Quotery
Quote #93198

Name the different kinds of people,’ said Miss Lupescu. ‘Now.’ Bod thought for a moment. ‘The living,’ he said. ‘Er. The dead.’ He stopped. Then, ‘... Cats?’ he offered, uncertainly.

Neil Gaiman

About This Quote

This exchange occurs early in Neil Gaiman’s children’s novel The Graveyard Book, during Bod’s lessons with Miss Lupescu, a stern, practical guardian figure who temporarily takes over his education and care. Miss Lupescu drills Bod in classification and preparedness—training that seems pedantic to him compared with the graveyard’s gentler, ghostly mentors.

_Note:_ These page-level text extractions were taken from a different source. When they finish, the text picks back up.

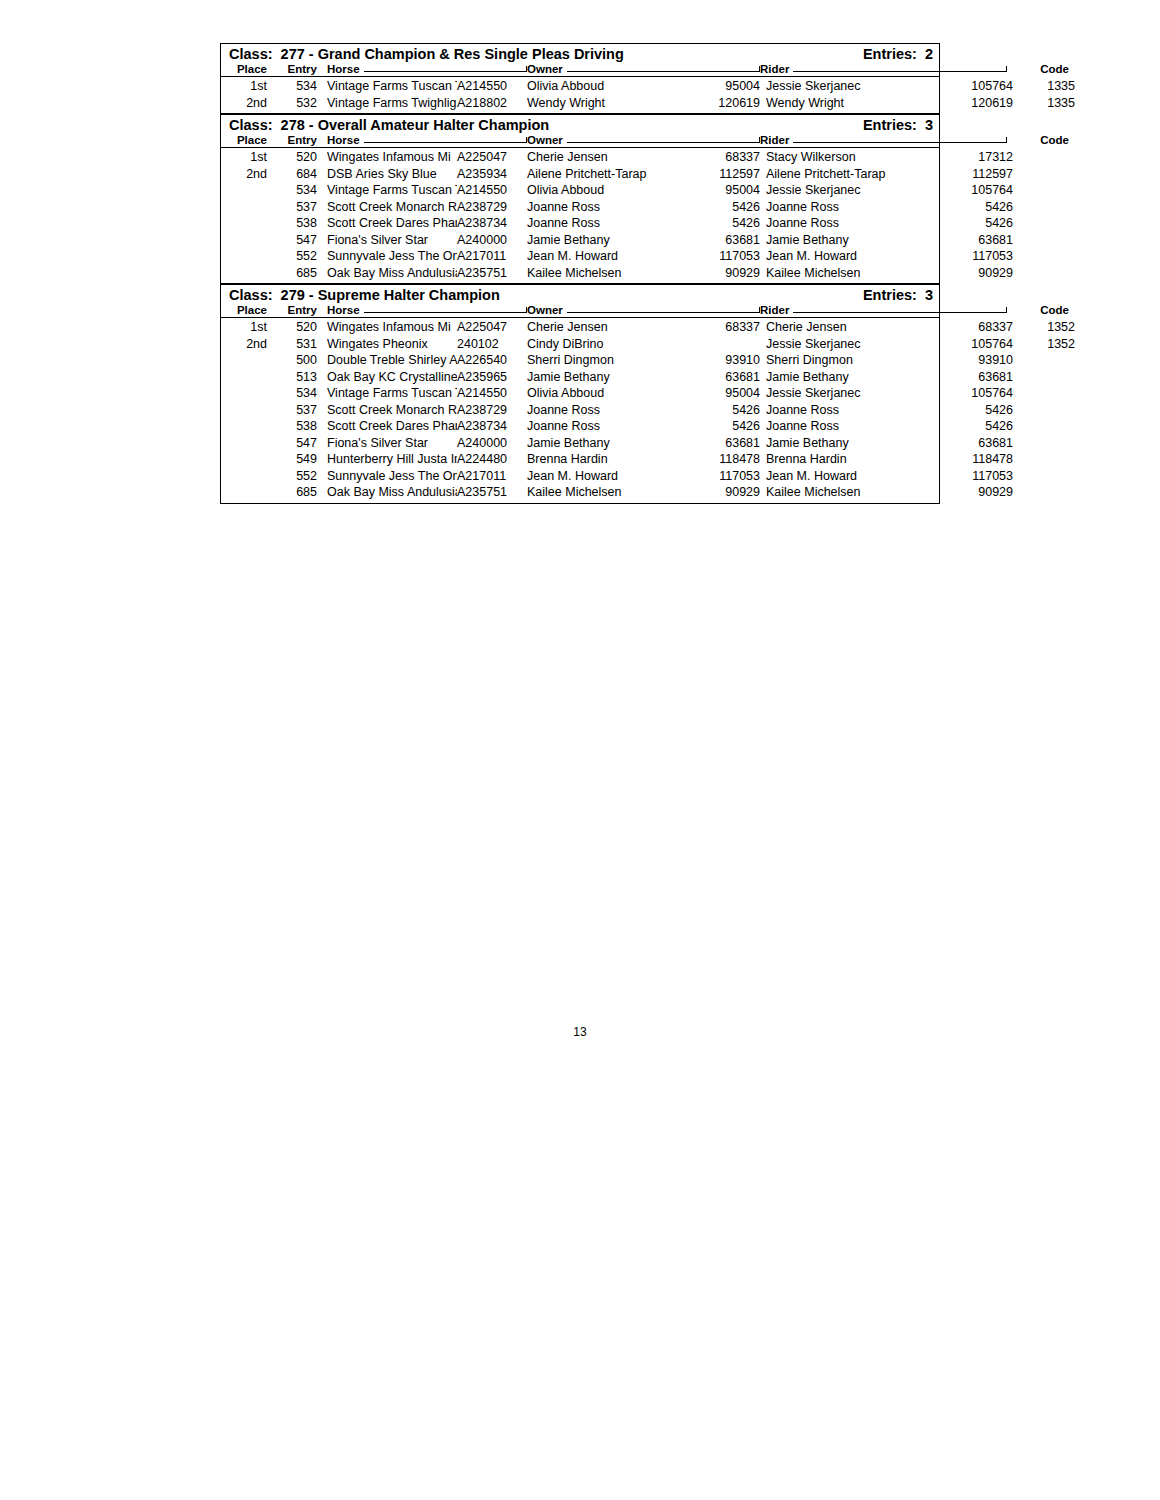Class: 277 - Grand Champion & Res Single Pleas Driving Entries: 2
Place Entry Horse Owner Rider Code
1st 534 Vintage Farms Tuscan Ta A214550 Olivia Abboud 95004 Jessie Skerjanec 105764 1335
2nd 532 Vintage Farms Twighlight A218802 Wendy Wright 120619 Wendy Wright 120619 1335
Class: 278 - Overall Amateur Halter Champion Entries: 3
Place Entry Horse Owner Rider Code
1st 520 Wingates Infamous Mi A225047 Cherie Jensen 68337 Stacy Wilkerson 17312
2nd 684 DSB Aries Sky Blue A235934 Ailene Pritchett-Tarap 112597 Ailene Pritchett-Tarap 112597
534 Vintage Farms Tuscan Ta A214550 Olivia Abboud 95004 Jessie Skerjanec 105764
537 Scott Creek Monarch Red A238729 Joanne Ross 5426 Joanne Ross 5426
538 Scott Creek Dares Phantc A238734 Joanne Ross 5426 Joanne Ross 5426
547 Fiona's Silver Star A240000 Jamie Bethany 63681 Jamie Bethany 63681
552 Sunnyvale Jess The One A217011 Jean M. Howard 117053 Jean M. Howard 117053
685 Oak Bay Miss Andulusia A235751 Kailee Michelsen 90929 Kailee Michelsen 90929
Class: 279 - Supreme Halter Champion Entries: 3
Place Entry Horse Owner Rider Code
1st 520 Wingates Infamous Mi A225047 Cherie Jensen 68337 Cherie Jensen 68337 1352
2nd 531 Wingates Pheonix 240102 Cindy DiBrino Jessie Skerjanec 105764 1352
500 Double Treble Shirley A M A226540 Sherri Dingmon 93910 Sherri Dingmon 93910
513 Oak Bay KC Crystalline A235965 Jamie Bethany 63681 Jamie Bethany 63681
534 Vintage Farms Tuscan Ta A214550 Olivia Abboud 95004 Jessie Skerjanec 105764
537 Scott Creek Monarch Red A238729 Joanne Ross 5426 Joanne Ross 5426
538 Scott Creek Dares Phantc A238734 Joanne Ross 5426 Joanne Ross 5426
547 Fiona's Silver Star A240000 Jamie Bethany 63681 Jamie Bethany 63681
549 Hunterberry Hill Justa Imp A224480 Brenna Hardin 118478 Brenna Hardin 118478
552 Sunnyvale Jess The One A217011 Jean M. Howard 117053 Jean M. Howard 117053
685 Oak Bay Miss Andulusia A235751 Kailee Michelsen 90929 Kailee Michelsen 90929
13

Bod, raised among the dead, answers from his limited experience: he knows “the living” and “the dead,” and then hesitantly adds “cats,” reflecting both his childlike literalism and the graveyard’s unusual ecology, where animals (especially cats) move between worlds more freely than humans.

Interpretation

The humor of Bod’s tentative “Cats?” underscores the novel’s central theme: categories that seem absolute to ordinary people blur in Bod’s liminal upbringing. “Living” and “dead” are the obvious binaries, but Bod’s third option suggests a third realm—creatures and beings that don’t fit tidy human taxonomies. It also highlights Bod’s innocence and the way his education is shaped by the graveyard’s perspectives rather than the living world’s assumptions. More broadly, the moment foreshadows the book’s interest in thresholds: between childhood and maturity, safety and danger, and the mundane and the supernatural.

Source

Neil Gaiman, The Graveyard Book (HarperCollins, 2008).